Thursday 10 January 2013

Bekaa farmers hit as olive oil revenues fall

By Rakan al-Fakih


Olive farming in Lebanon is still very labor intensive and machines are rarely used.


HERMEL, Lebanon: While the north Bekaa might not be among Lebanon’s top olive oil producing areas, farmers in the area say their newly planted cash generating crops are no longer yielding profits.

Like many farmers in the area, Hassan Allam said Hermel farmers started planting olives hoping that their ability to store oil and its relatively high price would help improve income.

“High fuel prices, labor cost, middle men and competition from neighboring countries suggested olives would be a better crop,” he said. “But we were soon disappointed after produce started accumulating year after year.”

“I am stacking 250 [20 liter canisters] out of the 350 I produced this year,” said Hermel farmer Allam

To produce 1,250 kilograms of olives, Allam spent around LL12 million. He only expects to sell his produce for around LL10 million.

Hussein Chamas, head of the General Hermel Farmers Cooperative, said that olive farmers in the area are unable to sell the olive oil they produce, despite overall production falling to 25 percent of last year’s, when olive trees across the country were more productive.
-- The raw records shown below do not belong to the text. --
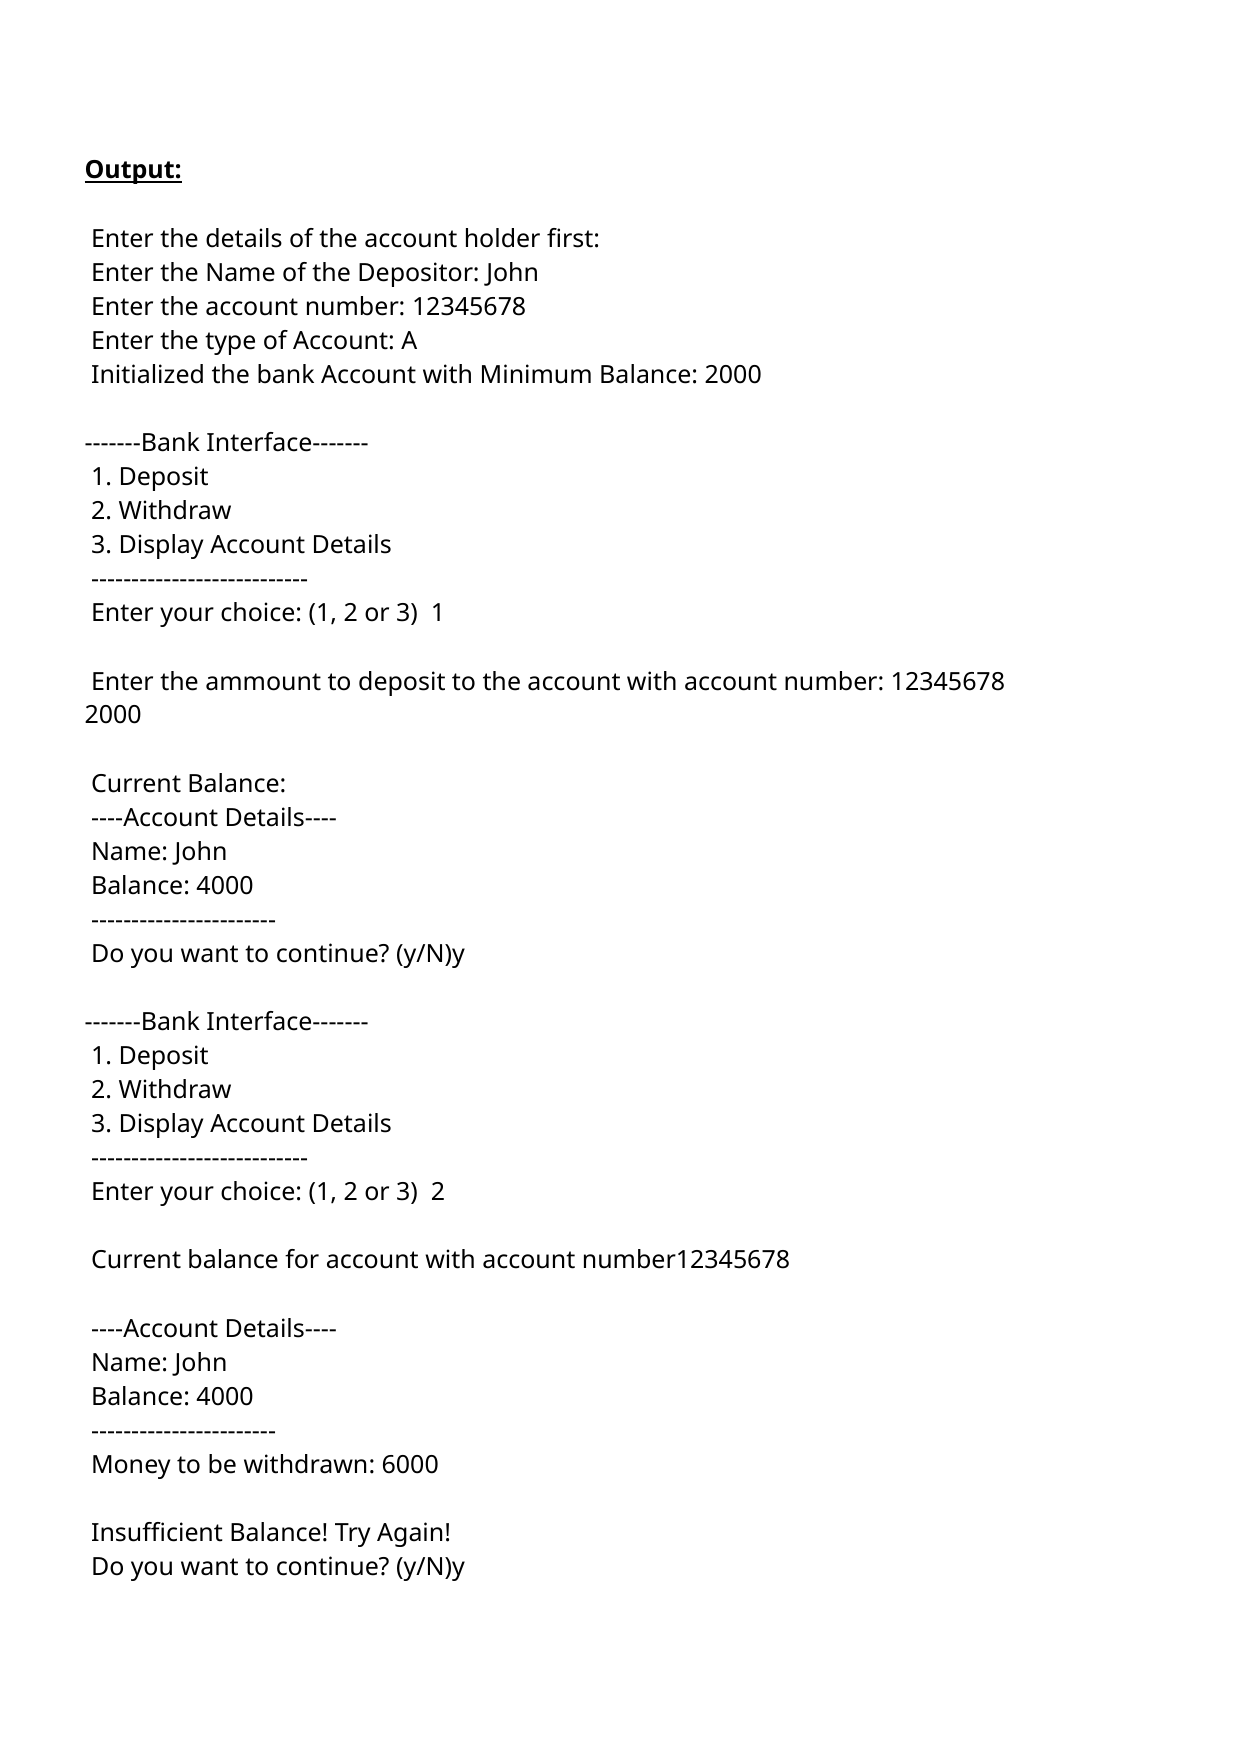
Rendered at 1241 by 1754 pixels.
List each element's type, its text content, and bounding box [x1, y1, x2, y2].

text Enter your choice: (1, 2 or 3) 1 [84, 595, 1147, 629]
text 3. Display Account Details [84, 527, 1147, 561]
text 1. Deposit [84, 459, 1147, 493]
text Money to be withdrawn: 6000 [84, 1447, 1147, 1481]
text Enter the details of the account holder first: [84, 220, 1147, 254]
text ----------------------- [84, 902, 1147, 936]
text 3. Display Account Details [84, 1106, 1147, 1140]
text Initialized the bank Account with Minimum Balance: 2000 [84, 357, 1147, 391]
text Enter the account number: 12345678 [84, 288, 1147, 322]
text Do you want to continue? (y/N)y [84, 936, 1147, 970]
text 2. Withdraw [84, 1072, 1147, 1106]
text Do you want to continue? (y/N)y [84, 1549, 1147, 1583]
text --------------------------- [84, 561, 1147, 595]
text Name: John [84, 833, 1147, 867]
text Output: [84, 152, 1147, 186]
text ----Account Details---- [84, 1310, 1147, 1344]
text 1. Deposit [84, 1038, 1147, 1072]
text Enter the Name of the Depositor: John [84, 254, 1147, 288]
text ----------------------- [84, 1412, 1147, 1447]
text Enter the type of Account: A [84, 322, 1147, 357]
text Name: John [84, 1344, 1147, 1378]
text -------Bank Interface------- [84, 425, 1147, 459]
text -------Bank Interface------- [84, 1004, 1147, 1038]
text 2. Withdraw [84, 493, 1147, 527]
text Balance: 4000 [84, 1378, 1147, 1412]
text Enter your choice: (1, 2 or 3) 2 [84, 1174, 1147, 1208]
text Current balance for account with account number12345678 [84, 1242, 1147, 1276]
text Enter the ammount to deposit to the account with account number: 12345678 [84, 663, 1147, 697]
text 2000 [84, 697, 1147, 731]
text Balance: 4000 [84, 867, 1147, 902]
text --------------------------- [84, 1140, 1147, 1174]
text Current Balance: [84, 765, 1147, 799]
text Insufficient Balance! Try Again! [84, 1515, 1147, 1549]
text ----Account Details---- [84, 799, 1147, 833]
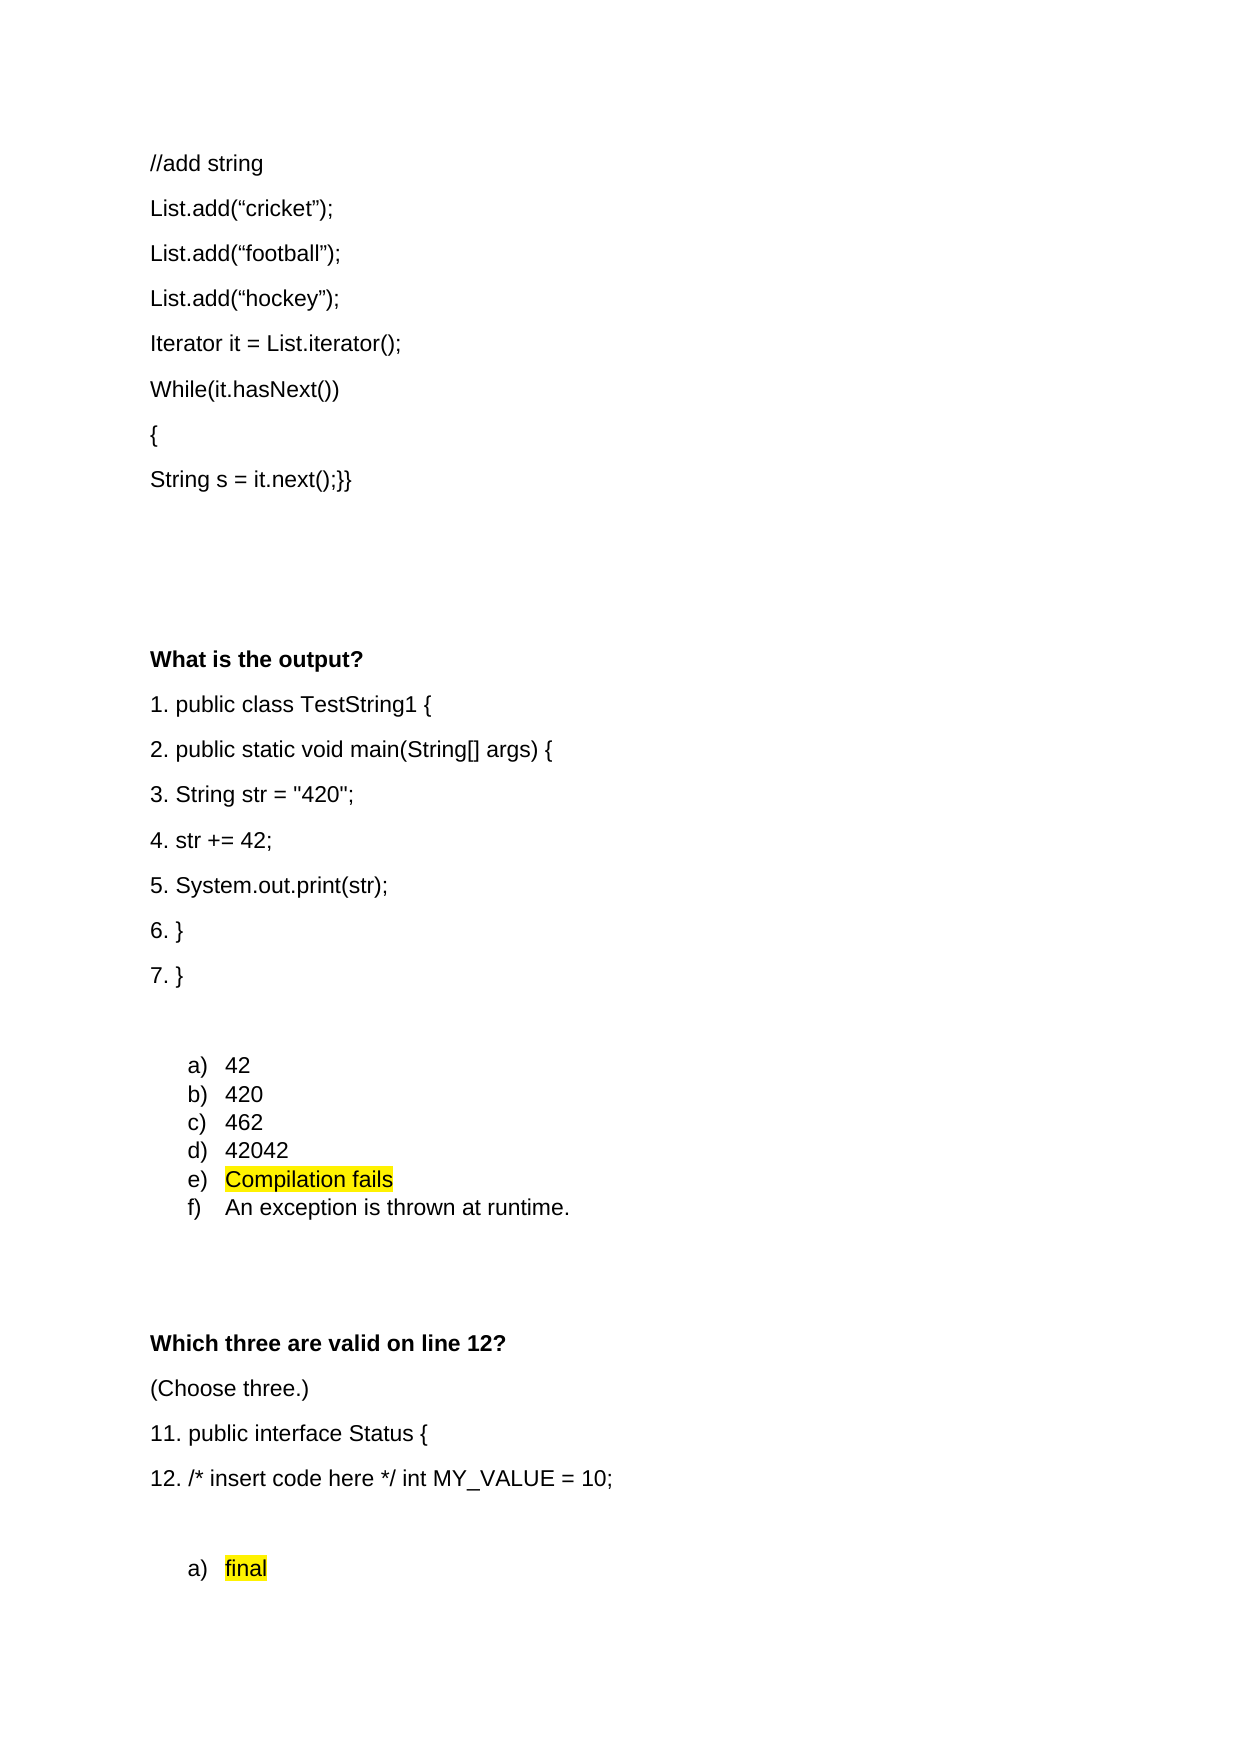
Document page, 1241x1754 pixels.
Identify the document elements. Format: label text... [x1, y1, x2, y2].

text 7. } [150, 962, 1090, 988]
text List.add(“cricket”); [150, 195, 1090, 221]
list 42 [187, 1052, 1090, 1078]
list 462 [187, 1109, 1090, 1135]
list 42042 [187, 1137, 1090, 1164]
text (Choose three.) [150, 1375, 1090, 1401]
list final [187, 1555, 1090, 1581]
list An exception is thrown at runtime. [187, 1194, 1090, 1221]
text 2. public static void main(String[] args) { [150, 736, 1090, 763]
text While(it.hasNext()) [150, 376, 1090, 402]
text 11. public interface Status { [150, 1420, 1090, 1446]
text What is the output? [150, 646, 1090, 672]
text Iterator it = List.iterator(); [150, 330, 1090, 357]
text List.add(“hockey”); [150, 285, 1090, 312]
text 5. System.out.print(str); [150, 872, 1090, 898]
text 1. public class TestString1 { [150, 691, 1090, 718]
text Which three are valid on line 12? [150, 1329, 1090, 1356]
list Compilation fails [187, 1166, 1090, 1192]
text 3. String str = "420"; [150, 781, 1090, 808]
list 420 [187, 1081, 1090, 1107]
text 12. /* insert code here */ int MY_VALUE = 10; [150, 1465, 1090, 1491]
text 6. } [150, 917, 1090, 943]
text String s = it.next();}} [150, 466, 1090, 492]
text List.add(“football”); [150, 240, 1090, 267]
text { [150, 421, 1090, 447]
text //add string [150, 150, 1090, 176]
text 4. str += 42; [150, 827, 1090, 853]
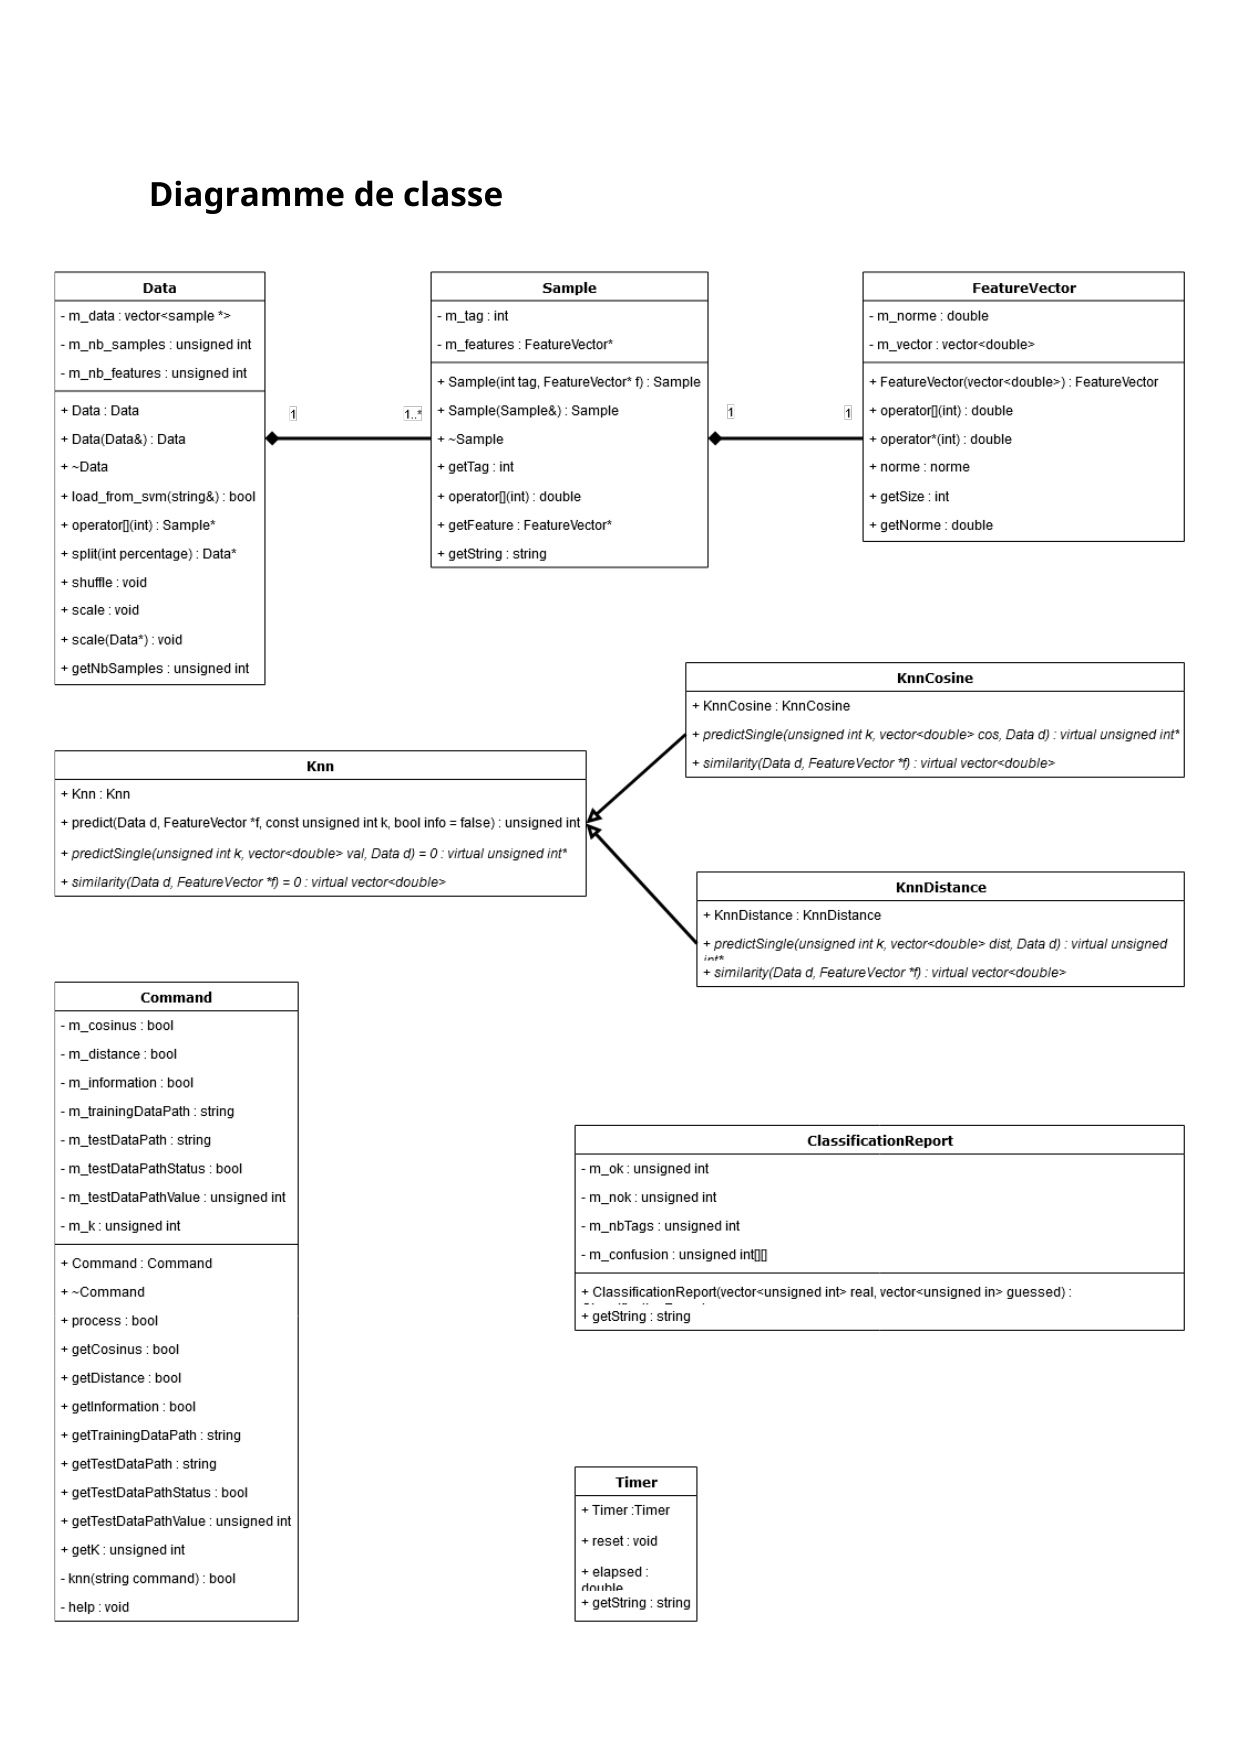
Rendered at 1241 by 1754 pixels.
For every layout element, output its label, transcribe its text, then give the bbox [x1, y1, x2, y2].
Olives are highly cyclical crops with production varying from year to year, depending on weather conditions, particularly rainfall.

“Chaos reigns in olive oil trade and the government is failing completely to set standards and help farmers market their produce,” he said.

Out of 50,000 20-liter canisters bought last year by the Lebanese Army to help farmers, only 2,100 originated from Hermel, Chamas said, adding farmers have not been paid yet.

Khodor Jaafar, head of the Hermel Cooperatives Union, said high costs of production compared to neighboring countries are behind low sales.

“Olive farming in Lebanon is still very labor intensive and machines are rarely used. Oil imported from Syria can cost as little as LL50,000, while farmers here will make losses if they sell below LL120,000,” he said.

Export markets, Jaafar added, cannot be opened without lowering production costs while at the same time guaranteeing international standards.

Head of programs at the Agriculture Ministry Majida Musheik echoed Jaafar grievances, adding that local demand is not sufficient for the 40,000 tons of olive oil produced by Lebanon each year.

Musheik said the ministry has finalized a tender to provide cooperatives with olive harvesting machines to help lower costs. “But administrative barriers are behind delays in providing farmers with this equipment,” she added.

Labor costs amounts to 52 percent of olive production costs, she estimated.

But in Hermel many farmers say they have already given up on government initiatives to shore up the olive oil sector.

“I decided to start cutting down the olive trees this year, and I will cut them all if I fail to sell the stacked oil,” Allam says.